Progress towards the even longer-term, intergenerational goal of monetary union will require the convergence of exchange rate regimes across the continent. At one end of the continuum are the pegged currencies. The West and Central African franc zones and Economic & Monetary Community of Central Africa use regional currencies pegged to the euro, which, in contrast to freer floating African currencies, have appreciated against the dollar since the turn of the millennium. By comparison to countries with independent currencies, inflation is well controlled, but degrees of freedom for using the tools of monetary policy are limited, and real growth performance appears constrained.

This might be attributed to two reasons. Pegged currencies tend to be overvalued against structural terms of trade; and this encourages import dependence (especially of fuel and food) and discourages import substitution by domestic industry, which is the basis for production and trade diversification. Exogenous shocks (notably dominant export commodity price declines) also directly affect production, employment and investment in the short term without the opportunity to recover or shift costs over into the medium term that a depreciation (or devaluation) and inflation cycle would enable.

Most African countries operate either fixed or crawling pegs against a dominant trading partner currency (or a trade-weighted basket of currencies) with the expectation of being able to maintain a constant real effective exchange rate that would moderate inflation to within limits of that of its major trading partners. Maintaining pegs over the medium or long term requires substantial reserve holdings, without which it is prone to speculative activity and parallel exchange rates. In many cases, the rate of currency devaluation is higher than would be the rate of depreciation in a less managed or free-floating regime, while the rates of inflation are higher.

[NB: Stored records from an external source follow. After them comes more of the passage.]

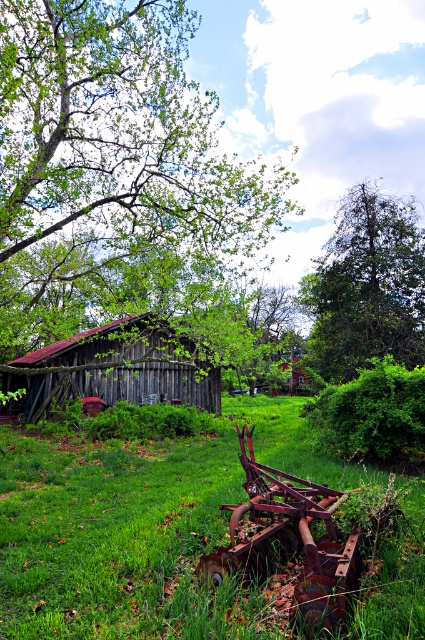
You are a painter setting up an easel to capture this rural scene. You want to ensure that the green leafy tree at upper left and the green grassy at lower center are both visible in your painting. Given their widths, which object should you place closer to the edge of the canvas to maintain balance?

The green leafy tree at upper left is wider than the green grassy at lower center. To maintain balance, you should place the wider green leafy tree at upper left closer to the edge of the canvas so that its greater width doesn

You are a bird seeking shelter. You notice two trees in the image, the green leafy tree at upper left and the green leafy tree at upper center. Which tree would provide more coverage for nesting?

The green leafy tree at upper left is bigger than the green leafy tree at upper center, so it would provide more coverage for nesting.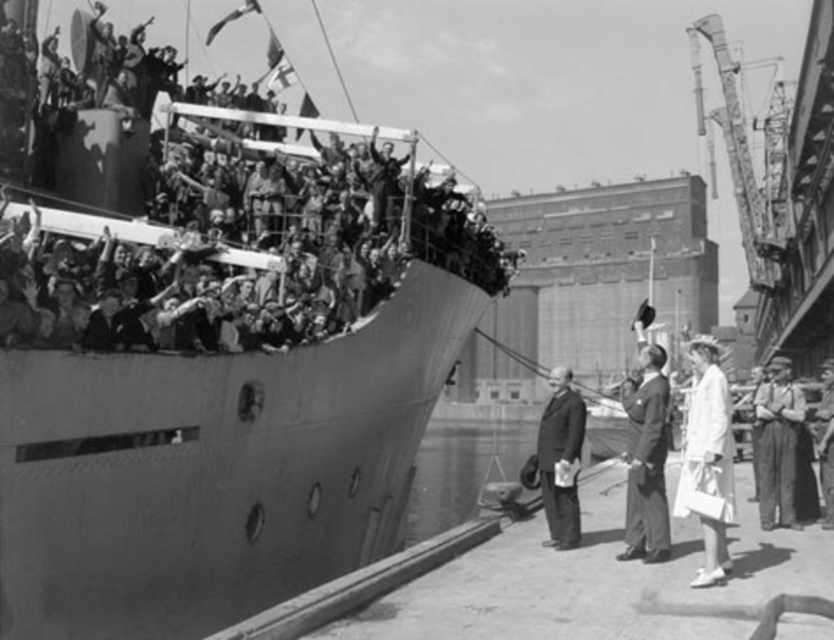
Question: From the image, what is the correct spatial relationship of smooth suit at center in relation to smooth black suit at center?

Choices:
 (A) right
 (B) left

Answer: (A)

Question: Which object appears closest to the camera in this image?

Choices:
 (A) smooth gray ship at upper left
 (B) white fabric dress at lower right

Answer: (A)

Question: Which of the following is the closest to the observer?

Choices:
 (A) (575, 435)
 (B) (701, 337)
 (C) (249, 164)

Answer: (A)

Question: Which object is the closest to the white fabric dress at lower right?

Choices:
 (A) smooth gray ship at upper left
 (B) smooth black suit at center

Answer: (B)

Question: Is white fabric dress at lower right smaller than denim pants at lower right?

Choices:
 (A) no
 (B) yes

Answer: (A)

Question: Is white fabric dress at lower right smaller than smooth suit at center?

Choices:
 (A) yes
 (B) no

Answer: (B)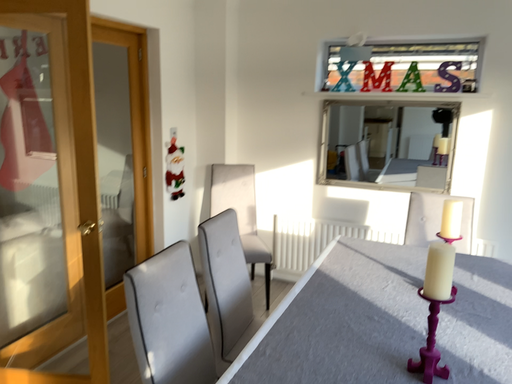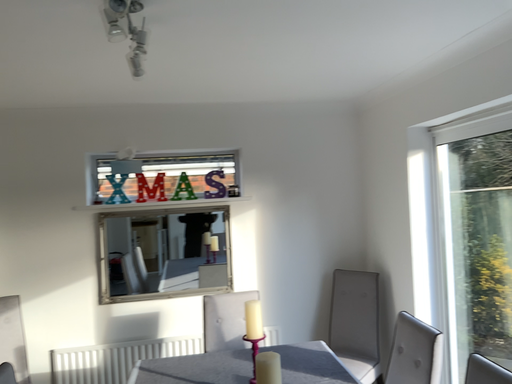
Question: Which way did the camera rotate in the video?

Choices:
 (A) rotated right
 (B) rotated left

Answer: (A)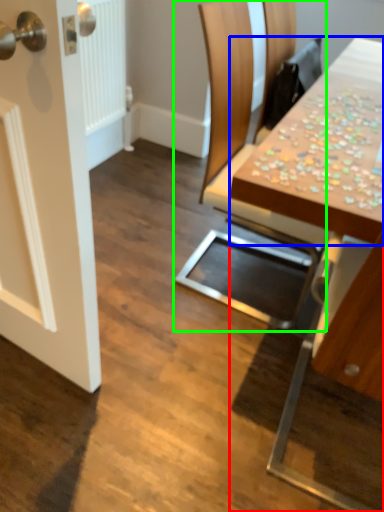
Question: Estimate the real-world distances between objects in this image. Which object is farther from table (highlighted by a red box), counter top (highlighted by a blue box) or chair (highlighted by a green box)?

Choices:
 (A) counter top
 (B) chair

Answer: (B)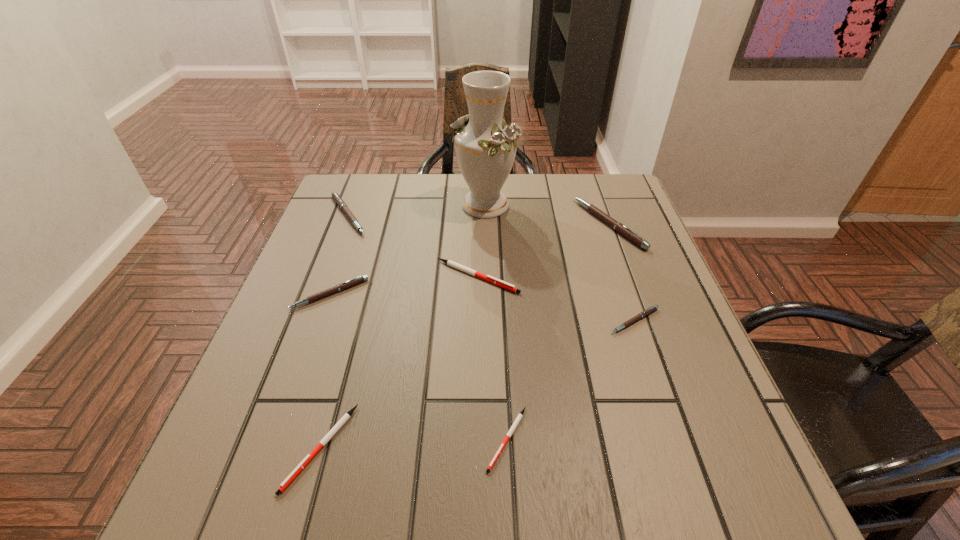
Identify the location of vase. This screenshot has height=540, width=960. (485, 146).

At what (x,y) coordinates should I click in order to perform the action: click on the tallest pen. Please return your answer as a coordinate pair (x, y). The height and width of the screenshot is (540, 960). Looking at the image, I should click on (617, 226).

Identify the location of the second tallest object. (617, 226).

At what (x,y) coordinates should I click in order to perform the action: click on the second biggest pink pen. Please return your answer as a coordinate pair (x, y). The image size is (960, 540). Looking at the image, I should click on (336, 197).

Locate an element on the screen. the sixth shortest pen is located at coordinates (336, 197).

In order to click on the second smallest pink pen in this screenshot , I will do `click(360, 279)`.

The image size is (960, 540). Identify the location of the farthest white pen. (470, 271).

What are the coordinates of `the smallest pink pen` in the screenshot? It's located at (646, 312).

The width and height of the screenshot is (960, 540). What are the coordinates of `the leftmost white pen` in the screenshot? It's located at (342, 421).

Locate an element on the screen. The width and height of the screenshot is (960, 540). the smallest white pen is located at coordinates (520, 415).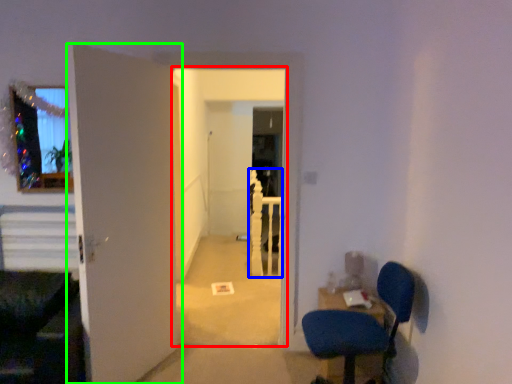
Question: Which is farther away from corridor (highlighted by a red box)? rail (highlighted by a blue box) or door (highlighted by a green box)?

Choices:
 (A) rail
 (B) door

Answer: (B)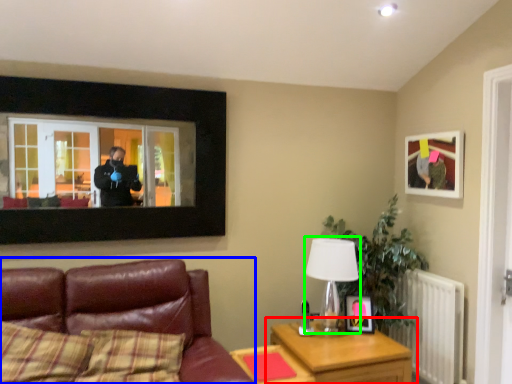
Question: Which object is the closest to the table (highlighted by a red box)? Choose among these: studio couch (highlighted by a blue box) or table lamp (highlighted by a green box).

Convergence of the cross-section of African currency regimes towards the median or mean would settle on an intermediate regime such as a managed float or a crawling peg, which allows for the accumulation/decumulation of reserves during up/down cycles, but which is referenced to a common currency, the most representative of which is the globally trade-weighted XDR (the currency code for Special Drawing Rights). For countries without independent currencies, and after considerable monetary authority restructuring and capacitating, the bands to the reference currency would be progressively loosened; while for freer-floating currencies these would be progressively tightened until all national or regional currencies are sufficiently aligned to each other to establish a common central bank and transition to a common currency.

Since the implementation of the heavily indebted poor country programme, most African countries have re-accumulated even higher external and domestic debt burdens, albeit on a broader and deeper monetary and financial base. This is attributed to persistent fiscal deficits (which expanded further during the COVID-19 pandemic), which aggravate the depreciation-inflation cycle. This raises the importance of carefully calibrated fiscal consolidation during periods of difficulty and the building of reserves during economic upcycles.

Countercyclical debt accumulation/decumulation rules and limits can be based on tax-to-GDP ratios as well as linked to investment ratios. Many African economies depend on dominant export commodities for revenue and cannot avoid procyclical revenue volatility. Diversification of domestic production and trade, and widening the range of government revenue sources can limit volatility and enhance fiscal capacity to counterspend during a commodity boom cycle.

The views expressed in this publication/article are those of the author/s and do not necessarily reflect the views of the South African Institute of International Affairs (SAIIA).